WHAT THE EXERCISE ASKS: Copy each line of the entries beneath that contains the word "General".

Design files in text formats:
Content starts

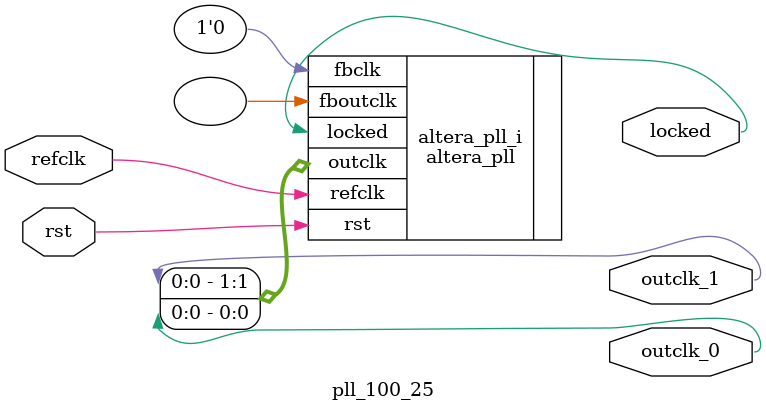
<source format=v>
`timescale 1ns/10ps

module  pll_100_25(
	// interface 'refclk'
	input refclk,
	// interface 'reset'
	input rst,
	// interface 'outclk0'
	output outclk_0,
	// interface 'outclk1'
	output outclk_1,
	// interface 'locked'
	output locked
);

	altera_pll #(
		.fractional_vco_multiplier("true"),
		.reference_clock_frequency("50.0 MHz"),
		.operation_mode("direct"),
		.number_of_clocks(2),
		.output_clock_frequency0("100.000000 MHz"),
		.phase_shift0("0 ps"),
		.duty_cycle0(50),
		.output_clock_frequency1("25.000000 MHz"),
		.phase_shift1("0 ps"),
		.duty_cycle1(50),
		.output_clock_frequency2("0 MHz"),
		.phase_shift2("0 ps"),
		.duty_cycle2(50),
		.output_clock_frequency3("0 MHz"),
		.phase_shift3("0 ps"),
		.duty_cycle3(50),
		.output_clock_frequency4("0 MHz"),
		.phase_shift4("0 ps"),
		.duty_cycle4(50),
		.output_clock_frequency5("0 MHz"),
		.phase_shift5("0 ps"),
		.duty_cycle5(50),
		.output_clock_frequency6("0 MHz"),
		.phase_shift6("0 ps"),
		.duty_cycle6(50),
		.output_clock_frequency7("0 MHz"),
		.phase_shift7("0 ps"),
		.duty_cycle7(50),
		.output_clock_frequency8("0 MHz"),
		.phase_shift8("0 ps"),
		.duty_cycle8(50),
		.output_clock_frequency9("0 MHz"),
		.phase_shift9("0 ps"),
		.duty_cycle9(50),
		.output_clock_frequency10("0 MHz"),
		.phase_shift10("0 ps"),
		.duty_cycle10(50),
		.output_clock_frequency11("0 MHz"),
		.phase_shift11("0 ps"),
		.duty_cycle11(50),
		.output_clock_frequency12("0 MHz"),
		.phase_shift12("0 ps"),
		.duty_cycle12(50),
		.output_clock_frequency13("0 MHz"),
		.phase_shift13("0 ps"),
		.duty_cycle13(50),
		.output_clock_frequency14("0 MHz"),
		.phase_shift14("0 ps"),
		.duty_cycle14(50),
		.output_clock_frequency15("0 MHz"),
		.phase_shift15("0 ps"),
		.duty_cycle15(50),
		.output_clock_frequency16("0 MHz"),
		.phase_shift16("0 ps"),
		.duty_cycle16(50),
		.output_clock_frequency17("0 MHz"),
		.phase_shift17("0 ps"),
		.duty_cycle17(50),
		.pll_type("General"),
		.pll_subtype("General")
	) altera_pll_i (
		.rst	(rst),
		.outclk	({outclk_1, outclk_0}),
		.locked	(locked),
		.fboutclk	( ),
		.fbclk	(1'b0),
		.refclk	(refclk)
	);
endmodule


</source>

Content ends
Content starts

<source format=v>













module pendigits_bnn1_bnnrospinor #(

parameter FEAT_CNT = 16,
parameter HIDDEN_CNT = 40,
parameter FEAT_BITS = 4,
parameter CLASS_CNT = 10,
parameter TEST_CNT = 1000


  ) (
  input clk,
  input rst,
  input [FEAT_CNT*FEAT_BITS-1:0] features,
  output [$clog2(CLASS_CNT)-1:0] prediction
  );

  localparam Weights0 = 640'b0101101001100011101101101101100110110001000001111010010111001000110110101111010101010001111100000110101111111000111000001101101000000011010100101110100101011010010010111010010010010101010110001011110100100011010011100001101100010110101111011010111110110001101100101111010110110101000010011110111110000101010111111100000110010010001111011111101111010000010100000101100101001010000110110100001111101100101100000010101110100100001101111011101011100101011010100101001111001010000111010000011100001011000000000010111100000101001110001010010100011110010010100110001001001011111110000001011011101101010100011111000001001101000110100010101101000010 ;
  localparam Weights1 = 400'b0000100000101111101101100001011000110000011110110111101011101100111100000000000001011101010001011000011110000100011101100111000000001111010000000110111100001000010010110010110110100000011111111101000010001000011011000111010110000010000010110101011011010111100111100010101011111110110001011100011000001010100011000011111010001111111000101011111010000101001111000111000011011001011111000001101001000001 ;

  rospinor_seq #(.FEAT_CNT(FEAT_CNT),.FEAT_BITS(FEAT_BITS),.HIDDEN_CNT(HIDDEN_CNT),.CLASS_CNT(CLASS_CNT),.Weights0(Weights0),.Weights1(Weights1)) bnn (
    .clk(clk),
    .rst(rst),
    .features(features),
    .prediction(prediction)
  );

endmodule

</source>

Content ends

RESULT OF THE EXERCISE:
		.pll_type("General"),
		.pll_subtype("General")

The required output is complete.